A parallel professional learning programme (all teaching staff taking part in a ten-day-long PD experience) was designed and implemented to make sure the staff who are designing and implementing the NZC are adult learners who have been exposed to a variety of approaches and models of school curriculum localisation. The two key aspects of the PD programme during 2009/2010 were: the five-day tour of  innovative and best practice schools in the North Island and training for /implementation of 4 Minute Walkthroughs.

Phase two looked at the Key Competencies of the NZ Curriculum. We can't expect teachers to have any moral authority to build key competencies unless we know and understand what they are, and how they shift depending on the context they are being used in. So in July 2009 it was off to throw some axes and shoot some bows and arrows.

Key Competencies in teachers' lives. June 2009

The point of this was to show that everyone who thinks they: participate and contribute, relate to others, think and manage themselves don't always do so in equal measure in very challenging situations - such as those which our children face every day in their schooling. This experience led to the 'key competency quadrant we are now under trial.

With the key competency of thinking emerging as the overarching one in our localised curriculum who better to up-skill and inspire our staff than Tony Ryan. In January 2010 Tony set us on course to make sure thinking was explicitly embedded in the way we teacher and learn.

Phase three What is the 'essence' of the other subject areas? And what is our localised curriculum approach to them? Well we are starting this term with Science. We have had to work out exactly what learning about science means at Waimairi School. 

Over the next few school terms that same treatment will be given to Social Sciences, Health & Physical Education,  The Arts and Technology. Watch this space.

Anyway, here we go with science. Looking at page 28 of the NZC it is very easy to work out which words represent what science education is all about. Words like;

Problem Solving

...just roll off the tongue. But the big question is what does a high quality and advanced level of each of these mean?

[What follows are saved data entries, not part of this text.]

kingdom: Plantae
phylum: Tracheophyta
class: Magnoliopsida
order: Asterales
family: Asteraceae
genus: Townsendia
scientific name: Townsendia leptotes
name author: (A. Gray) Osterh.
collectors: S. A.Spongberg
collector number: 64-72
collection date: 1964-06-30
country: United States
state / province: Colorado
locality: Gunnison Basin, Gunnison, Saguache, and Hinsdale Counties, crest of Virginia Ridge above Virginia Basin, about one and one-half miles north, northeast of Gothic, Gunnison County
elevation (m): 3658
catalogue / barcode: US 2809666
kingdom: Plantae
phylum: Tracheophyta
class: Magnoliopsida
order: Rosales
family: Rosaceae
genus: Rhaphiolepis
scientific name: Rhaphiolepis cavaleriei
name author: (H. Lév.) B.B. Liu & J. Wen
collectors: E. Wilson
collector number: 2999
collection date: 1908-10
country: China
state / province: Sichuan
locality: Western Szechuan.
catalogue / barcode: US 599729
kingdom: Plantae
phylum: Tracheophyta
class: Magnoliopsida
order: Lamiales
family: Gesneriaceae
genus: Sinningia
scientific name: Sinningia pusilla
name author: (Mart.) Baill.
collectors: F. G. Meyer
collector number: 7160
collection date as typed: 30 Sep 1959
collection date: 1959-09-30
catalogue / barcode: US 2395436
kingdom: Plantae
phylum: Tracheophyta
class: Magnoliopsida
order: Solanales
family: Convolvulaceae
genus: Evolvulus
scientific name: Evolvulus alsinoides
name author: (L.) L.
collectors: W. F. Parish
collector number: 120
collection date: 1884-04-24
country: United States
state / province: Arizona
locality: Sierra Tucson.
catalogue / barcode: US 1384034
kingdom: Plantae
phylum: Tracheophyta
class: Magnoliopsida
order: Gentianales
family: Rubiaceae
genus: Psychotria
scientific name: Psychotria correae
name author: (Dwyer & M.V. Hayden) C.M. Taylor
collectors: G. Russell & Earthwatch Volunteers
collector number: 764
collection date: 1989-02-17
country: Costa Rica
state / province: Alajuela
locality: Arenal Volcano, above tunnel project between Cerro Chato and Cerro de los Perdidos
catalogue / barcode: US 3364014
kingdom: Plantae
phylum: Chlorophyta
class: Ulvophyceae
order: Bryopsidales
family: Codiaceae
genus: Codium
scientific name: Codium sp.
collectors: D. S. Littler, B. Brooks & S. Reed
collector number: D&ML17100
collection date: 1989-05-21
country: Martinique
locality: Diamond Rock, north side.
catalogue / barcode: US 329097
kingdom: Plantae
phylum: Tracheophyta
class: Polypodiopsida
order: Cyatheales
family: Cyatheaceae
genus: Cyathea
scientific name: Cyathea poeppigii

This is the real curriculum challenge. To take just one of these words - 'Hypothesising' if we want our students to learn how to do this and to get better at it we need a framework to help them and their teachers build up their understanding. We want to build understanding of knowledge, not just more knowledge.

In comes SOLO Taxonomy. Five stages which describe levels of increasing complexity in student's understanding of subjects. Here is an example of how this is being used this term.

What this space to see how our trial of this phase three tool unfolds. For the the most important aspect is the inclusion of the children in a simple, yet, powerful, framework. This means the learner as well as the teacher can plot progress over the term, assess themselves against the taxonomy and really understand the formative feedback they might get from a teacher.

Moving into this phase three of our curriculum localisation has freed teachers and children to engage in such a diverse range of scientific learning. The school-wide commonality is embedded in what we are learning, as outlined above. How we are learning is ranging from space to plants, to chemicals, to wherever children's interests and inquiries take them. We adults can cook up as many circles and diagrams as we want but children's setting of direction and understanding of their own learning is what really makes the difference... so now you have guessed what phase four will be...

adding the children's voice, passions and interests to things like this...

So where are our localised curriculum documents?
In the words of Lester Flockton "the bigger the document the less effectively used it is in classrooms"

I like to view Learning @ Waimairi as something which documents the good practices we are developing. If we see document as a verb not a noun we understand that the phase three work with SOLO has to run its course as a trial before really sound use of it can be documented in Learning @ Waimairi.